SAN FRANCISCOSept. 18, 2024 — To further advance its 5G leadership position that is already years ahead of its closest competitor, T-Mobile (NASDAQ: TMUS) today announced a collaboration with NVIDIA, Ericsson and Nokia to design and drive the future of mobile networks with AI at the center, revolutionizing the capabilities of radio access networks (RAN) to serve customers in unprecedented ways. Leveraging T-Mobile’s 5G leadership, the NVIDIA AI Aerial platform and Ericsson’s and Nokia’s global leadership in telecommunications solutions, the consortium of companies, all founding members of the AI-RAN Alliance, are investing in an industry-first AI-RAN Innovation Center based in Bellevue, Washington, focused on bringing RAN and AI innovation closer together to deliver transformational network experiences for customers through the development of AI-RAN.

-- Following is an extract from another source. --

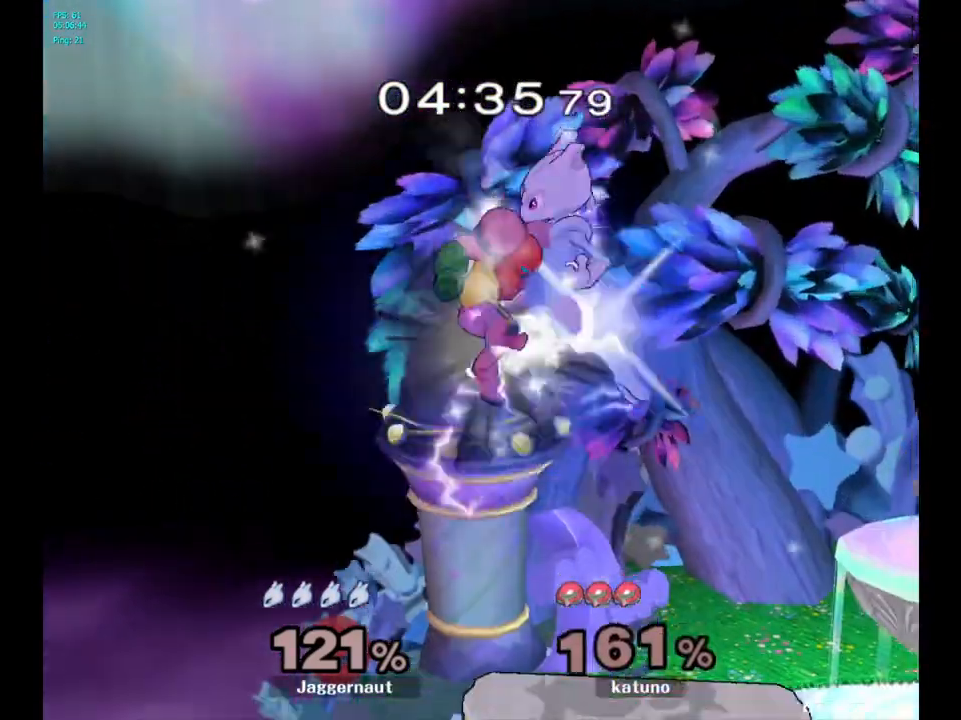
{"buttons": [], "left_stick": "up-left", "right_stick": "center", "events": [[433, "left_stick", "up-left"]]}
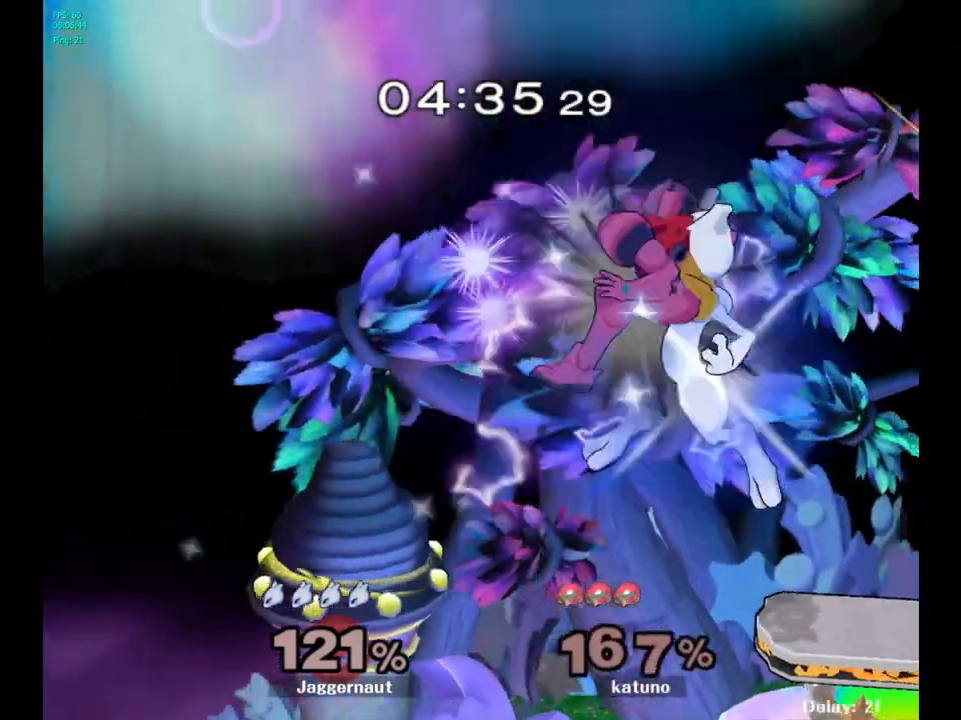
{"buttons": [], "left_stick": "down-left", "right_stick": "center", "events": [[33, "left_stick", "left"], [333, "left_stick", "down-left"]]}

AI-RAN will dramatically improve customers’ real-world network experiences and ever-growing demand for increased speeds, reduced latency, and increased reliability needed for the latest gaming, video, social media and augmented reality applications they like to enjoy on their mobile and fixed wireless devices. AI-RAN will do this by leveraging billions of data points to devise algorithms that determine optimal network adjustments for maximum performance and to predict real-time capacity where customers need it.

A
I will not only power RAN performance and automate operations but will supercharge mobile network infrastructure to simultaneously run third-party AI application workloads at the network edge. AI-RAN comes in conjunction with other 5G Advanced features being rapidly developed with T-Mobile’s partners. AI-RAN concepts will be built in an open and containerized manner like Open RAN, with virtualized RAN and Core components managed from a central cloud, but AI-RAN is a game-changing technology because it will enhance the current Open RAN architecture with the addition of the accelerated computing that GPUs can bring to the intense network processing workloads of the future. In other words, this partnership aims to show that AI-RAN will make the promises of Open RAN more viable, while also going beyond.

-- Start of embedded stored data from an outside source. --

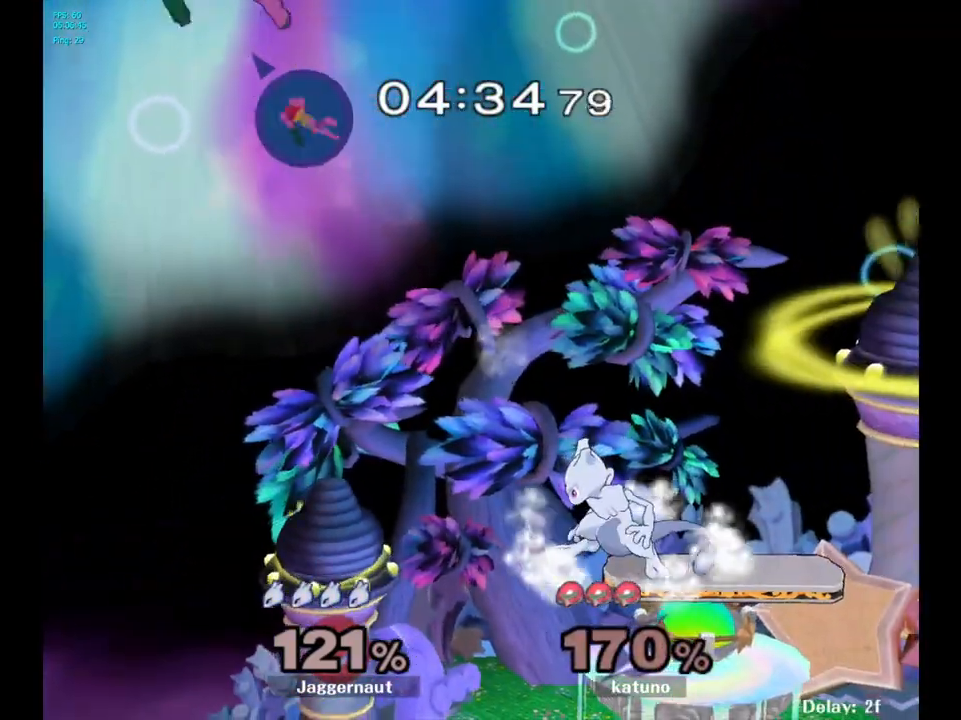
{"buttons": [], "left_stick": "down-left", "right_stick": "center", "events": [[100, "left_stick", "center"], [250, "left_stick", "left"], [500, "left_stick", "down-left"]]}
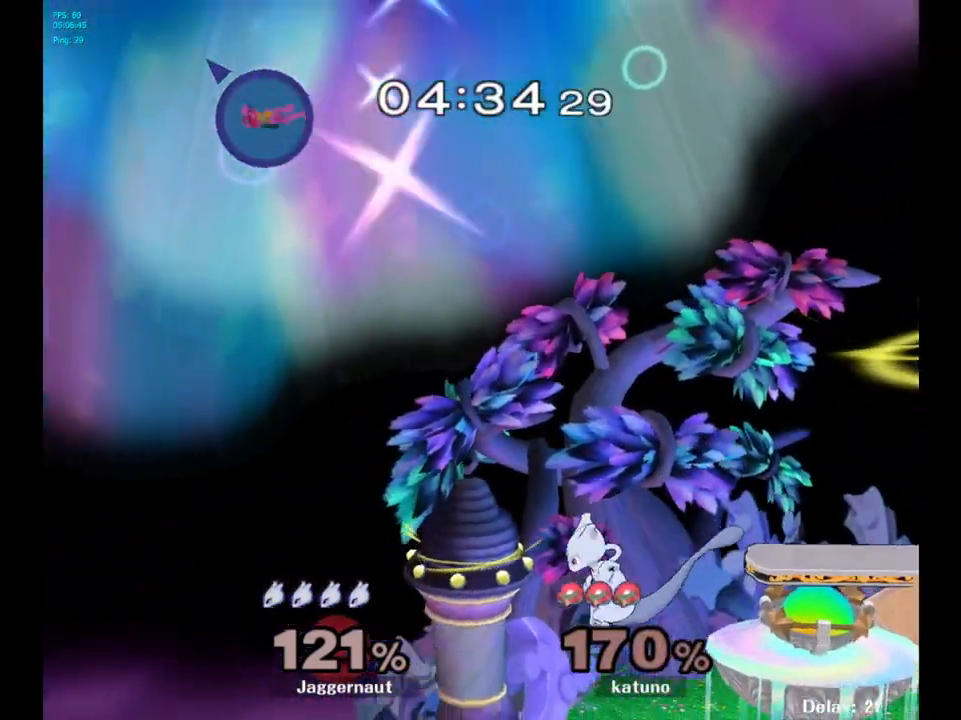
{"buttons": [], "left_stick": "center", "right_stick": "center", "events": [[333, "left_stick", "center"]]}
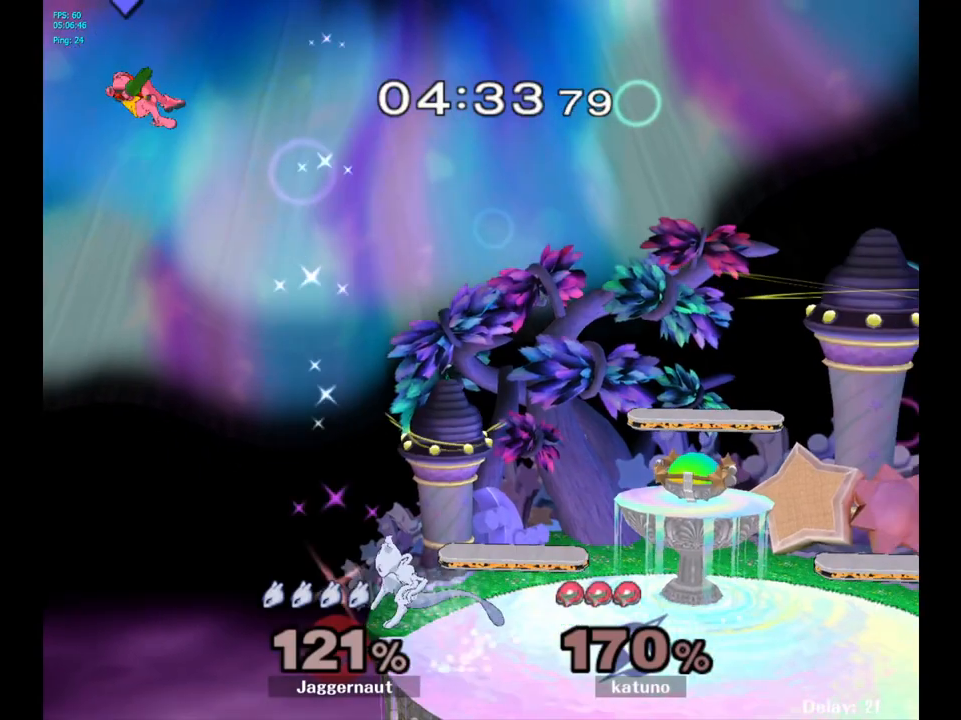
{"buttons": [], "left_stick": "center", "right_stick": "center", "events": [[267, "Y", "down"], [283, "left_stick", "down-right"], [367, "R1", "down"], [450, "Y", "up"], [483, "left_stick", "center"], [500, "R1", "up"]]}
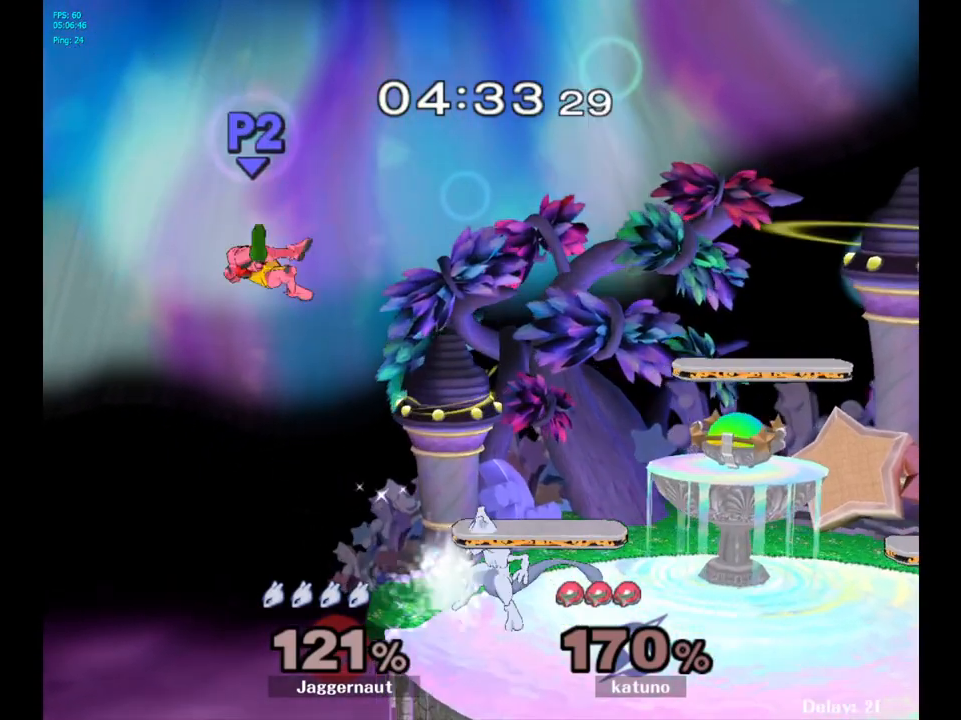
{"buttons": [], "left_stick": "center", "right_stick": "center", "events": []}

“Just like T-Mobile led in 5G, we intend to lead in the next wave of network technology, for the benefit of our customers,” said Mike Sievert, CEO of T-Mobile. “AI-RAN at T-Mobile will be all about unlocking the massive capacity and performance that customers increasingly demand from mobile networks. AI-RAN has tremendous potential to completely transform the future of mobile networks, but it will be difficult to get right. That’s why T-Mobile is jumping in now to help lead the way with our partners. This collaboration between T-Mobile, NVIDIA, Nokia and Ericsson will truly define what’s next in mobile networks in the 5G Advanced era and beyond, and drive real progress where it’s needed. This group of visionaries will work together at our new Bellevue AI-RAN Innovation Center, and the partnership will not only propel the mobile network industry forward, but also has the potential to eventually advance many others as well.”
“AI will reinvent the wireless communication network and industry — going beyond voice, data, and video to support a wide range of new applications like generative AI and robotics,” said Jensen Huang, founder and CEO of NVIDIA. "NVIDIA AI Aerial is a platform that unifies communications, computing and AI. Working closely with the industry’s leaders, we will extend AI traffic to wireless networks and use AI to reinvent wireless communications.”
“Ericsson is excited to contribute to the 'Joint AI-RAN Innovation Center', which is set to drive standardization, industry alignment, and accelerate the adoption of AI-RAN technologies. This paves the way for potentially limitless innovations in network performance, reliability, and efficiency,” said Börje Ekholm, President and CEO of Ericsson. “As a founding member of the AI-RAN Alliance, we are not only committed to positioning the United States as a leader in the commercialization of AI-RAN solutions but also to exploring and harnessing future opportunities in multi-purpose cellular and AI-optimized networks.”
“AI is a game-changer for every industry, but particularly in telecoms where it will revolutionize networks and enable a variety of new applications,” said Pekka Lundmark, President and CEO, Nokia. “Our U.S headquartered Nokia Bell Labs is leading our global AI research so it is a natural fit to extend our partnership with T-Mobile on the development of their AI-RAN Innovation Center in Bellevue, Washington. We look forward to collaborating on new AI-RAN innovations to transform network security, performance and efficiency with the aim of yielding savings in network operations and increasing monetization opportunities for operators.”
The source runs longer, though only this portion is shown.